Contemporary Amperex Technology Co. Ltd., the world’s biggest manufacturer of electric-vehicle batteries, is scouting sites for a new $5 billion battery plant in North America, my colleagues and I reported last week. It’s considering locations in Mexico, Canada, and the U.S. for an 80 gigawatt-hour plant that would supply Tesla as well as other EV makers, according to people familiar with the project.
The conventional wisdom is that China, with its state-led economic planning, has outflanked the U.S. in a global chess game that has put the latter’s economic, energy and national security at risk. CATL, which has risen rapidly to become the global battery leader with the help of state backing, is the poster child for that strategy. So how are people in the U.S. battery world reacting to its potential arrival?
Jim Greenberger, the executive director of NAATBatt International, a trade group that advocates for battery development and manufacturing in the U.S., said he has no objection to a CATL plant in North America, so long as the company brings battery manufacturing technology and know-how to the U.S., not just low-wage assembly jobs. The U.S. should mimic China’s joint ventures with western businesses.
“The principle would be largely the same: we’ll give you market access, and in exchange, you have to transfer tech to us and our people,” he said. “That plants the seeds for future economic development that could be quite valuable.” Battery cell design, manufacturing equipment, and factory operations all are areas where, as Greenberger sees it, the U.S. could use some tutoring.
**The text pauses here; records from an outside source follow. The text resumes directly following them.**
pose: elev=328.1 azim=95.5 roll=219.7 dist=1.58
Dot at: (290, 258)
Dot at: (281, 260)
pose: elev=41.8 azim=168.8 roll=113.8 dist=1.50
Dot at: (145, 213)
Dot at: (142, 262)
Jeff Chamberlain is the chief executive officer of Volta Energy Technologies, a venture capital firm spun out of Argonne National Laboratory to invest in energy storage. He describes Volta’s mission as “the free-market capitalist democratic approach to what the Chinese are doing.”
Chamberlain is in favor of CATL putting stakes in the ground in the U.S., for several reasons. First, the U.S. is going to face a supply-chain crunch on batteries, so it needs all the cells it can get. Second, building those cells here will create tens of thousands of jobs. Third, the more batteries the U.S. produces domestically, the faster it will speed EV adoption and grow a domestic supply chain — in other words, the pie will get bigger.
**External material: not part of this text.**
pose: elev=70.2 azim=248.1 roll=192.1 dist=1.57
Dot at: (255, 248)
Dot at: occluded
“The whole thing about this energy transition, this decarbonization that’s happening,” Chamberlain told me, “is how quickly can we scale and how quickly can we integrate the supply chain? We want CATL here because it enables both.”
As a VC, Chamberlain offers one small caveat for startups who might want to work with CATL: their IP could filter back to China, so they’ll need to be vigilant about protection.
Next, I sought a small battery startup — would it be concerned about being undercut by CATL, whose massive scale and cost competitiveness makes even its fellow cell-making giants sweat?
Chaitanya Sharma is a former Tesla engineer who’s now the CEO of iM3NY, a startup building a battery plant on a former IBM campus in Endicott, New York. The company aims to commercialize a chemistry patented by Stanley Whittingham, who won the Nobel prize in 2019 for the development of lithium-ion batteries.
Sharma said he was happy when he read the news about CATL. His company makes prismatic, or rectangular-shaped, batteries that are less common in the U.S. than the cylindrical cells Tesla uses, or the pouch cells in GM’s Ultium batteries. As a result, he’s struggled to find a supplier to make rectangular-shaped cans and lids to house his cells.
CATL also makes prismatic cells. Sharma said piggybacking on a giant buyer could make it easier and cheaper for his company to get what it needs. And battery demand is so strong right now, from many different industries, that he’s not worried about being squashed by bigger players.
“There’s enough volume here for every different kind of manufacturer,” Sharma told me. “I’m excited about CATL coming and driving the raw material supply chain costs down, so we will be welcoming them.”
One person who isn’t so enthusiastic is Abigail Seadler Wulf, the director of critical minerals strategy at Securing America’s Future Energy, or SAFE, the Washington think tank advocating for U.S. energy independence and supply chain security. She said the U.S. hasn’t made a serious commitment to develop the capacity to process battery materials or make battery components, so CATL’s entry could exacerbate the country’s dependence on China.
“CATL’s expansion into the United States should worry anyone who hopes to wean ourselves off of dangerous over-dependence on China for the materials we need for the energy transition,’’ she said in an email. “We see what’s happening with the EU’s over-reliance on Russia for their energy today; we don’t want to be in that situation with batteries and China tomorrow.”